Fabulous, her phone is turned off. At this point I am CERTAIN she is still asleep, and part of me thinks I should just go home and follow her example. But then the proactive, uppity, slightly OCD voice inside my head piped up and said, “No way. You two agreed on meeting at 7:45 am at her house and you are NOT backing down, Missy.” The proactive, uppity, slightly OCD voice inside my head is also a bit of a sass muffin.

Okay, so then I went into problem-solving mode. How do I get JUST Fatima-Zahra and Nouria to wake up? Bing! Idea. I stepped back onto the street to examine the layout of the house, then made a mental map of the inside of it to figure out which was their bedroom window. Then I—you guessed it—started throwing rocks at their window. I really did.

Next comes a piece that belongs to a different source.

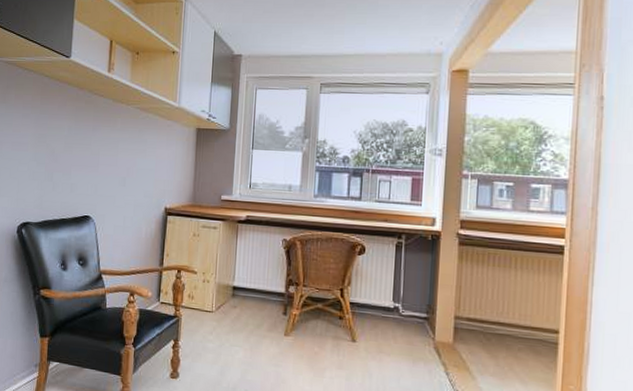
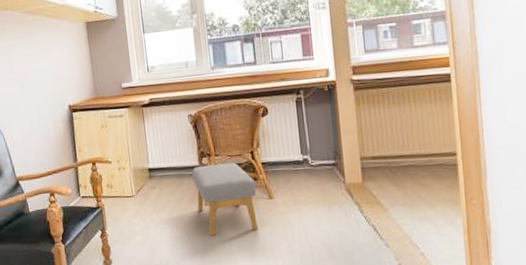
footstool: none [276,293,341,372] -> present [192,162,258,237]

Alas, no answer. I was about to give up again when Sasspants inside my head let out an exasperated “Oh NO you di’nt.” Okay, okay. Having tried everything I could think of to discreetly wake up the girls, I finally mustered up my courage and rang the doorbell. A few minutes later my slightly grumpy host uncle came to the door, mumbled something half-heartedly in response to my profuse apologies and led me into the house.

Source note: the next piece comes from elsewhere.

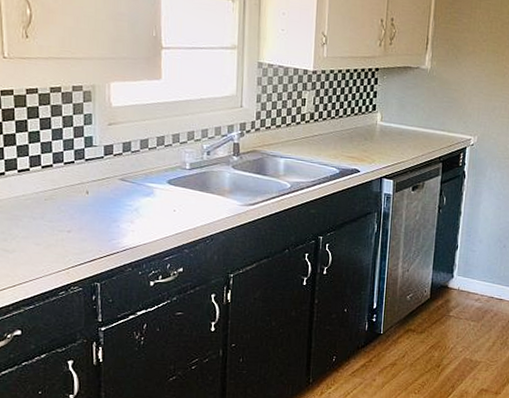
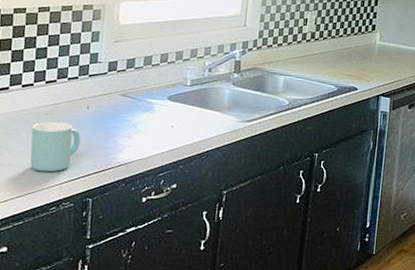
mug: none [33,206,83,258] -> present [30,121,81,172]

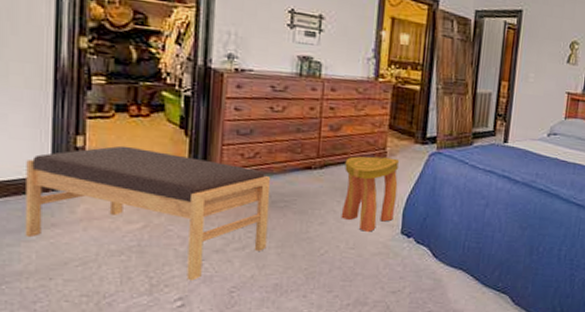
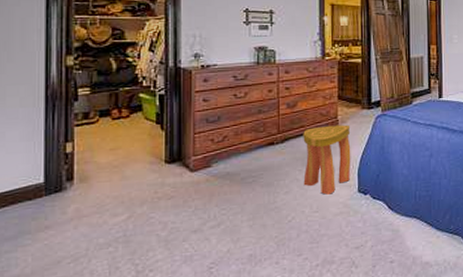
bench: present [25,145,271,281] -> none [21,146,239,263]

As I suspected, Fatima-Zahra and Nouria were out cold. FZ woke up when I came in, immediately remembered our agreement and started getting dressed. Nouria never even moved the whole time I was there.

I sat on the bed while FZ got ready to go. She gathered all her clothes then quickly rolled out a carpet in order to say her morning prayers. I thought it was odd, at first, that she didn’t ask me to leave the room while she prayed, but then I remembered how many times my host father would go to pray when I lived at his house and the kids would be running all around him, playing and screaming. I think maybe prayer is both very sacred and very routine at the same time: the person praying concentrates only on the prayer and blocks out external noise, and the people contributing to external noise have seen people pray countless times (five times a day, every day, for instance) and therefore no longer find it interesting or worthy of reverance. Maybe. I really have no idea.

Anyway, once prayers were finished FZ and I were on our way. With Nouria in a coma we were one member short of what I had hoped, but no matter. Even starting with just one Moroccan woman is SOMETHING right? Right.

We got about halfway to the track when the skies opened up. Honestly, it wasn’t raining THAT hard, but enough to make the track really muddy and possibly dangerous. After about ten minutes of hanging out and chatting under an awning we decided to just call it off for the day, reasoning that we’d sort of power-walked, so we did actually exercise.

I’m not totally down-trodden. The fact that FZ popped out of bed and made good on our agreement to exercise is really encouraging. She also assured me that in a few more weeks we won’t see rain anymore. I can wait.



* Note: I don’t have a beeper. Beeping is a common practice here in Morocco where you call someone, let it ring once, and hang up. While this would be incredibly annoying and frustrating in the States, it serves two important purposes in Morocco. First, it lets the person you beep know you are thinking about them/miss them, and second, it’s a great way to get someone to call you back when you are low on credit and phone calls are like 6 dirhams a minute or something like that.